1) Federer è davvero il favorito?
Per i bookmaker il favorito è lui. Lo pagano a 3.50, davanti a Murray quotato a 4, Nadal a 5.50 e Djokovic a 6. E se le quote cambiano a seconda di dove si preferisce scommettere, la griglia dei favoriti non può che essere questa. Il cammino di preparazione a Wimbledon da parte di Roger Federer è stato perfetto: ha perso al primo turno a Stoccarda contro Haas, facendo preoccupare i suoi fan, e poi ha vinto facilmente il torneo di Halle, rassicurandoli. Avesse vinto fatto la doppietta in Germania forse sarebbe arrivato a Wimbledon con l’aurea dell’imbattibilità. Stoccarda gli ricorderà che le sorprese sono sempre dietro l’angolo. Ma sono comunque tornei di preparazione, e cioè tappe in cui si tasta la condizione fisica ma soprattutto quella tecnica, perché l’erba rimane l’unica superficie in cui i campioni devo necessariamente cambiare qualcosina del proprio gioco. Federer riesce meglio di tutti a gestire i rimbalzi bassi dell’erba: li legge alla perfezione, capisce perfettamente quando la palla schizzerà via o quando arriverà pesante, e di conseguenza aggiusta l’esecuzione dei suoi colpi manovrando con il polso. Ma se sul lato tecnico non è una novità che il divino eccella a Londra, le conferme sono attese sul lato fisico. Federer dovrà dimostrare di reggere la condizione mostrata ad Halle sulla lunga distanza e nel breve periodo. Un anno fa, a Londra, si salvò contro Cilic e pagò forse le fatiche dei cinque set contro il croato due giorni dopo, quando perse contro Raonic. Gli Australian Open hanno risposto a questa domanda, e quindi: chi può battere Roger Federer a Wimbledon? Considerato come stanno messi gli altri la risposta non può che essere: praticamente nessuno.
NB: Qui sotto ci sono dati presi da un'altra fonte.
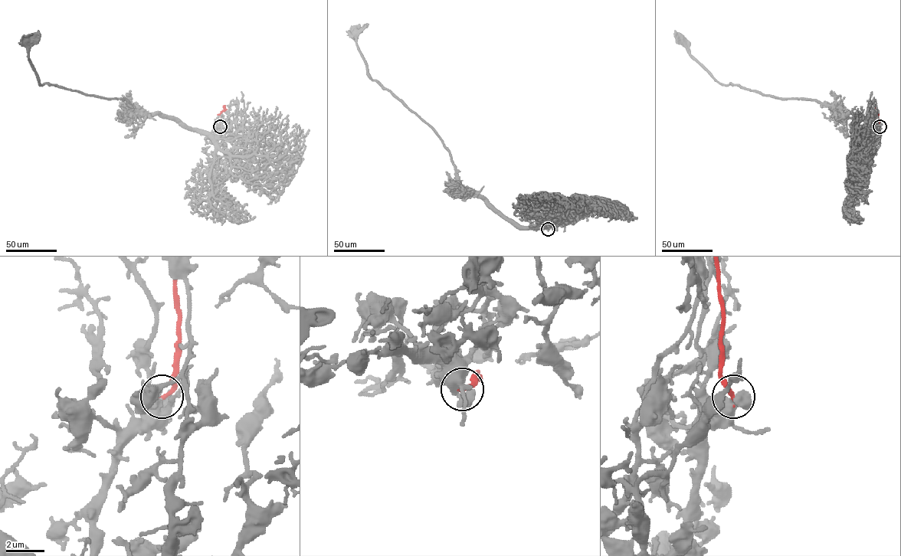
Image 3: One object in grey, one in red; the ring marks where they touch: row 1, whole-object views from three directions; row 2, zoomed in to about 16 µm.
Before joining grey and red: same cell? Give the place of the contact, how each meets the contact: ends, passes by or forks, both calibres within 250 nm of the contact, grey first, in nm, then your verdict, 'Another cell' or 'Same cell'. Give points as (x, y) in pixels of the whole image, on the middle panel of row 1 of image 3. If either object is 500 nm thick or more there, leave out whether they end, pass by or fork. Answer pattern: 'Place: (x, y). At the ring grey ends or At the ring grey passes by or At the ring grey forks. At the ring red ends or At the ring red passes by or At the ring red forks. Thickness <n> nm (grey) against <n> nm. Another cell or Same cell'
Place: (548, 229). At the ring grey passes by. At the ring red ends. Thickness 440 nm (grey) against 220 nm. Same cell

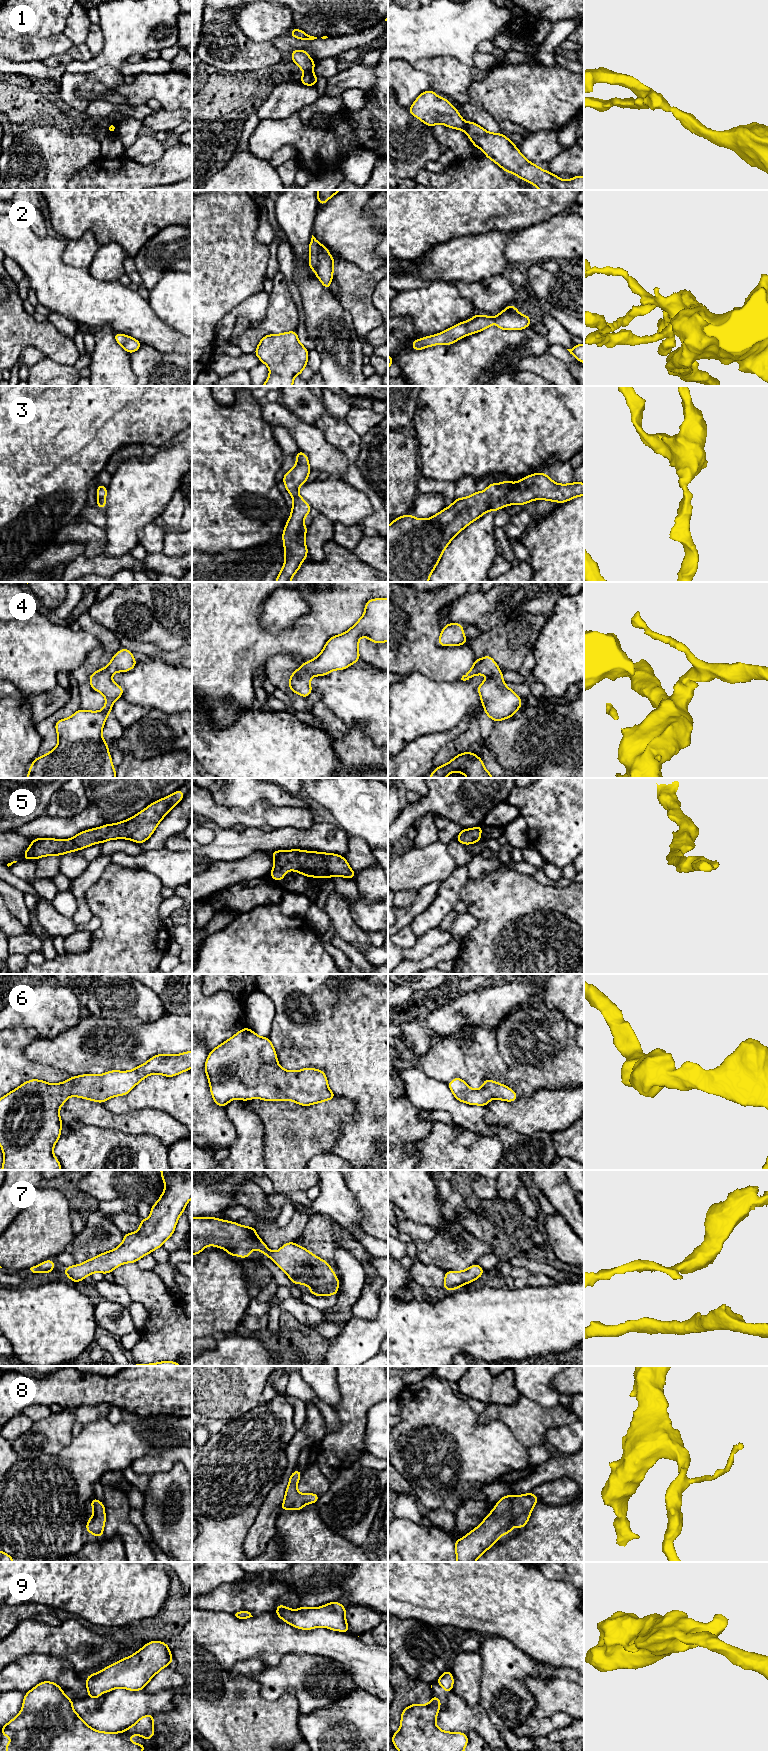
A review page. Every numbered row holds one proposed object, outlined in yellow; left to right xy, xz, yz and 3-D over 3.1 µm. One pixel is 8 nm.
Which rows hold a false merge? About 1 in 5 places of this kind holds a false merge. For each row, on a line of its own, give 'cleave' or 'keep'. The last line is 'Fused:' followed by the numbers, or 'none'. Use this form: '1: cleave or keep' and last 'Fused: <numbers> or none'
1: cleave
2: keep
3: keep
4: keep
5: keep
6: keep
7: keep
8: keep
9: keep
Fused: 1

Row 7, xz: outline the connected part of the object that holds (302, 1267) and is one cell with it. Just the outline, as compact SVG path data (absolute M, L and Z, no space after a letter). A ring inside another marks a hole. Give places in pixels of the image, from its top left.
M192 1217L192 1255L201 1253L208 1245L224 1248L230 1256L238 1255L241 1259L250 1257L251 1251L258 1249L273 1260L295 1285L310 1286L310 1294L338 1295L339 1279L329 1263L295 1242L285 1243L277 1252L272 1252L253 1226L216 1217Z

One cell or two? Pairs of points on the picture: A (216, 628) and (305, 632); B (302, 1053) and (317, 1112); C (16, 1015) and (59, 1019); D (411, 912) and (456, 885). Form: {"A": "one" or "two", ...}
{"A": "one", "B": "two", "C": "one", "D": "two"}

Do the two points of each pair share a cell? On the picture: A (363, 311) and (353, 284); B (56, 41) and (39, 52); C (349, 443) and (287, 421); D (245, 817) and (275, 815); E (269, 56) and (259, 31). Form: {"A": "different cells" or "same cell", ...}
{"A": "same cell", "B": "same cell", "C": "different cells", "D": "same cell", "E": "different cells"}

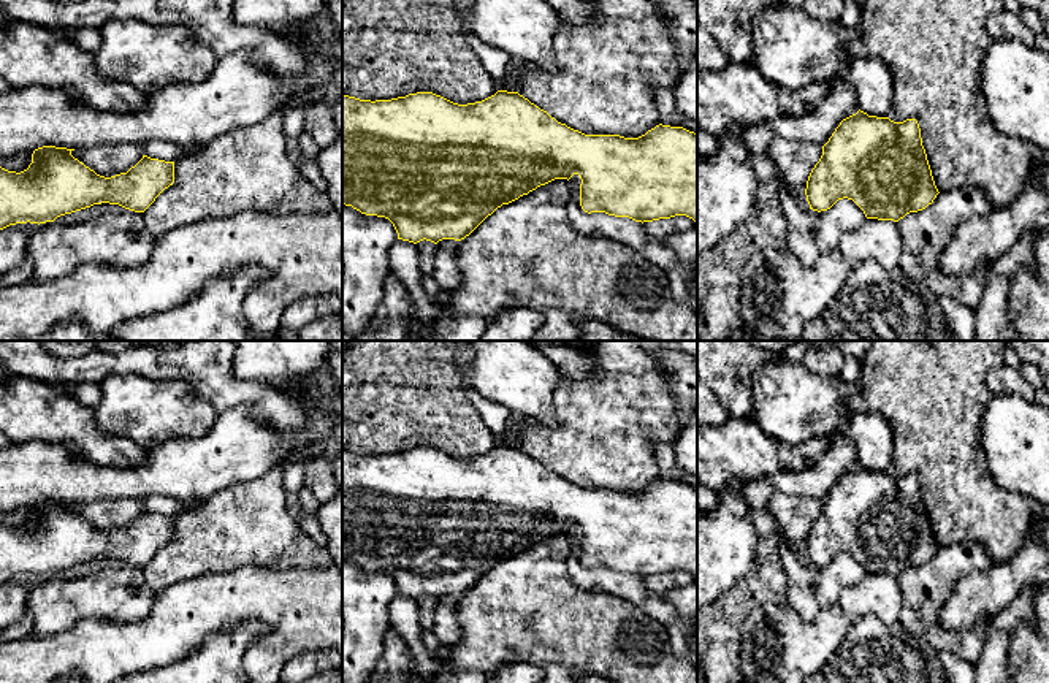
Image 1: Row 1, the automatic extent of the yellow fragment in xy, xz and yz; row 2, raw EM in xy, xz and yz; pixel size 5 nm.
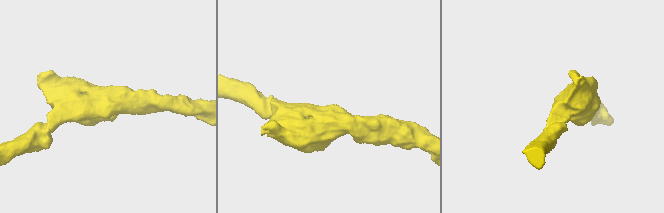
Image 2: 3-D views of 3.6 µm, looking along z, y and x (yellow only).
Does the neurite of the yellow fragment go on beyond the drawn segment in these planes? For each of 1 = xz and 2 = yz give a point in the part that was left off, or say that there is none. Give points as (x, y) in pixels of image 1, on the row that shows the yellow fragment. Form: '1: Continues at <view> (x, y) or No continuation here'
1: No continuation here
2: No continuation here

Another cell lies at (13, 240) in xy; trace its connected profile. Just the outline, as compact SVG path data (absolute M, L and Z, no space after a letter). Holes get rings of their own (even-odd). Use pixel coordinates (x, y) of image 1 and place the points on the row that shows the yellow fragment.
M21 223L0 230L0 276L10 273L25 258L27 238Z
2) Ci sono dei veri candidati alla vittoria finale oltre ai primi 4?
Fuori dai soliti noti, Fab o come volete chiamarli, come al solito non c’è granché. Del resto se dalla prima vittoria di Nadal a Parigi, un’era geologica fa, solo in due occasioni non ha vinto uno dei primi 5 del ranking ATP diventa difficile sperare che le cose cambino proprio a Wimbledon, il torneo più conservatore di tutti, quello meno predisposto alle novità. Tutto questo per dire che non spenderemmo il classico fiorino bucato sul finalista dell’anno scorso, Milos Raonic, che ha appena perso contro un, speriamo, ritrovato Kokkinakis al Queen’s, e che tra infortuni vari sembra proprio non riesca a fare l’ultimo ma enorme salto di qualità. Thiem sembra ancora non essersi ripreso dalla batosta di Parigi e ha vagato sull’erba tedesca e turca prendendo una scoppola nientemeno che da Ramkumar Ramanathan, figuriamoci. Il giovane Zverev ha anche lui appena saggiato cosa è capace di combinare Federer se appena appena trova la giornata che ha voglia. Insomma, inutile girarci attorno: come sempre siamo nelle mani di Nick Kyrgios, l’unico che ha il gioco, la personalità, la sfrontatezza di poter mettere in fila tutti quanti. Avrà anche la voglia?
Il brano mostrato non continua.